Moving into WASDE, corn looks a dangerous place for shorts to overlinger
June 12, 2024
Key Observations:
At 8:30am ET, BLS plans to publish U.S. CPI data for May-24. Conventional thinking asks policy makers and professional investors to look past the effects of food and energy prices on headline inflation because those prices are “volatile”.
At noon ET, the USDA plans to publish its monthly WASDE* report. Its updated supply and demand projections are likely to put a spotlight on food prices just three hours after the BLS scrum tells investors to ignore food prices.

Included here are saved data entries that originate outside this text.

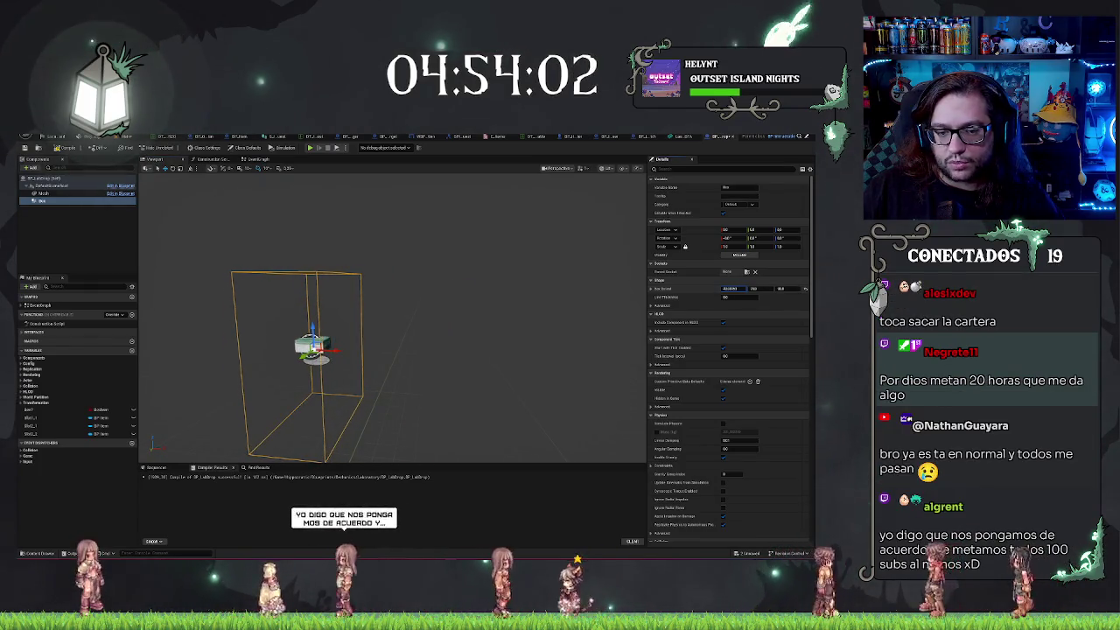
click(726, 287)
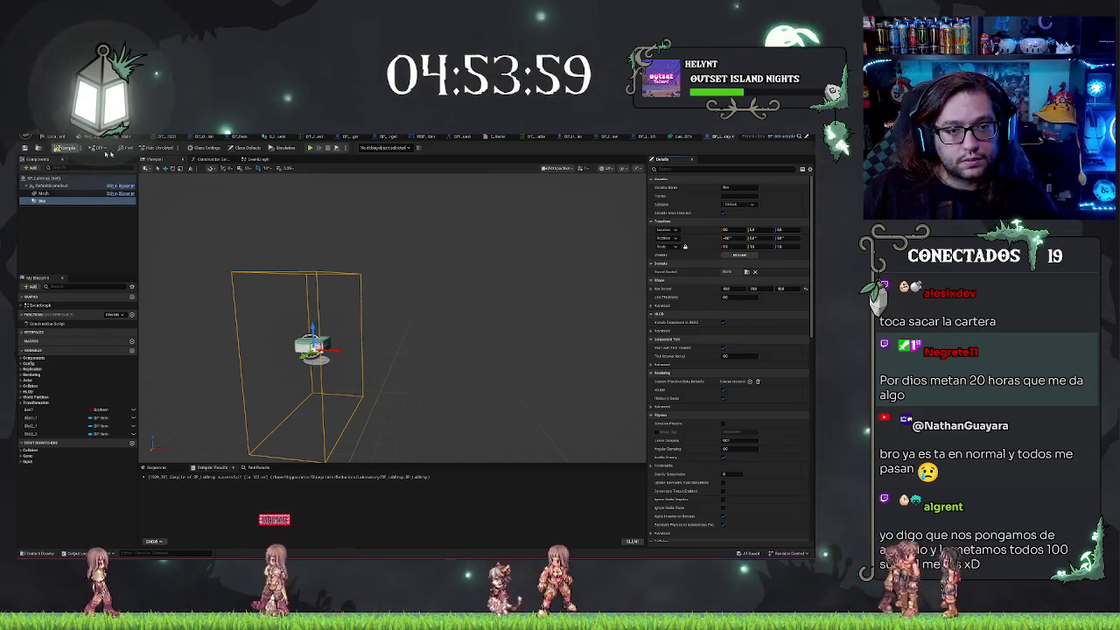
key(ctrl+Tab)
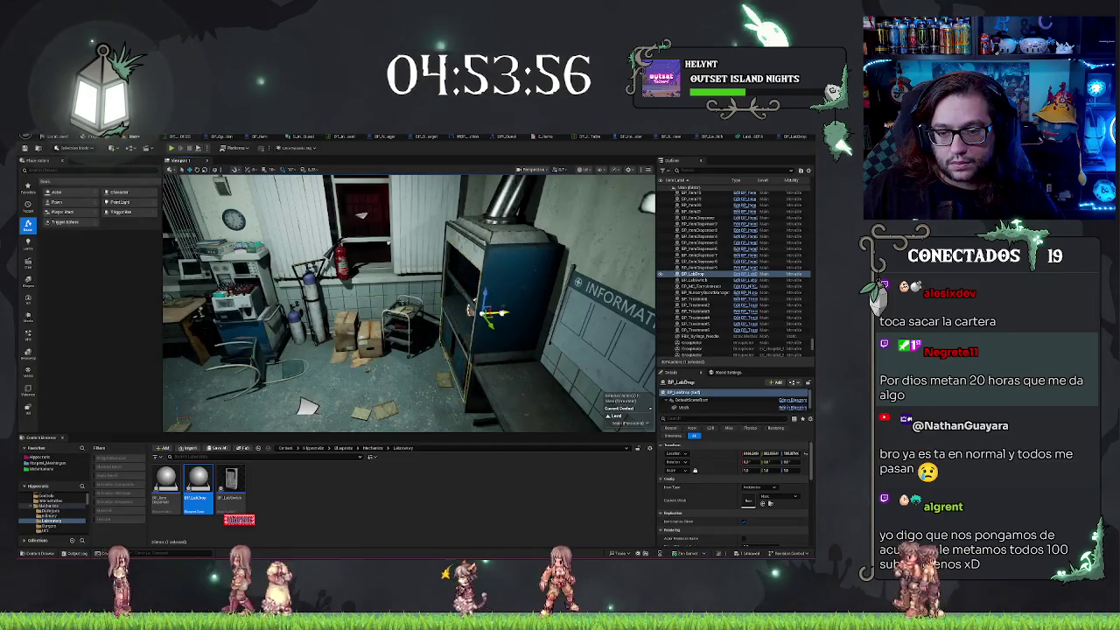
Move the drop actor toward the boxes in the blue cabinet and narrow its box along X again
mouse_move(477, 313)
mouse_down()
mouse_move(375, 319)
mouse_move(499, 322)
mouse_up()
key(f)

Our focus is on the potential for a breakout in corn prices. At June 4, investors owned 521K lots long (84%-ile) against 734K lots sold short (98%-ile). This short bias is among the most extreme in decades relative to gross risk, which is itself at about the highest ever by bushel count.
The short case stands on solid fundamental dirt. USDA’s first estimates for 2024/25 project U.S. corn stocks will rise from high to higher.

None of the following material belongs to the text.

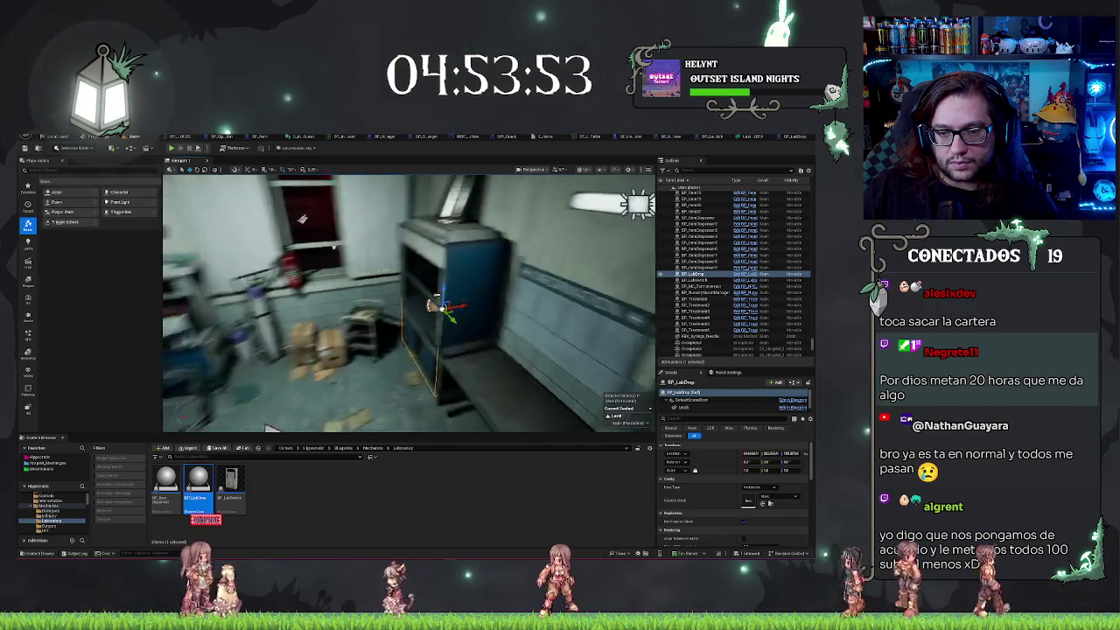
drag(450, 367, 477, 401)
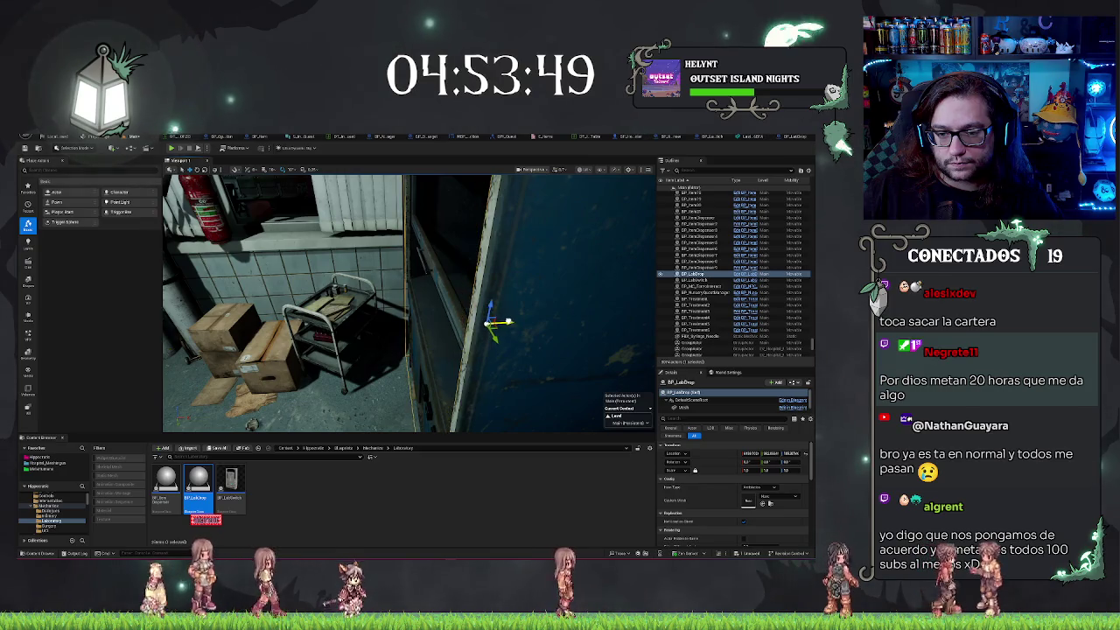
drag(632, 351, 643, 234)
key(ctrl+e)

But it’s in the price. Take note: USDA attaches a $4.40 average farm price to its bearish outlook, down from $4.65 this crop year and $6.54 last year. The M1 price has been finding firm support at and above $4.45 this week despite the bloated stocks projection and the heavy investor positions.
If there is even a mildly bullish shift in projections, short-covering alone might spur a significant price rally, like the one that occurred in wheat yesterday. Odds favor the punt long. Tight stops are prudent.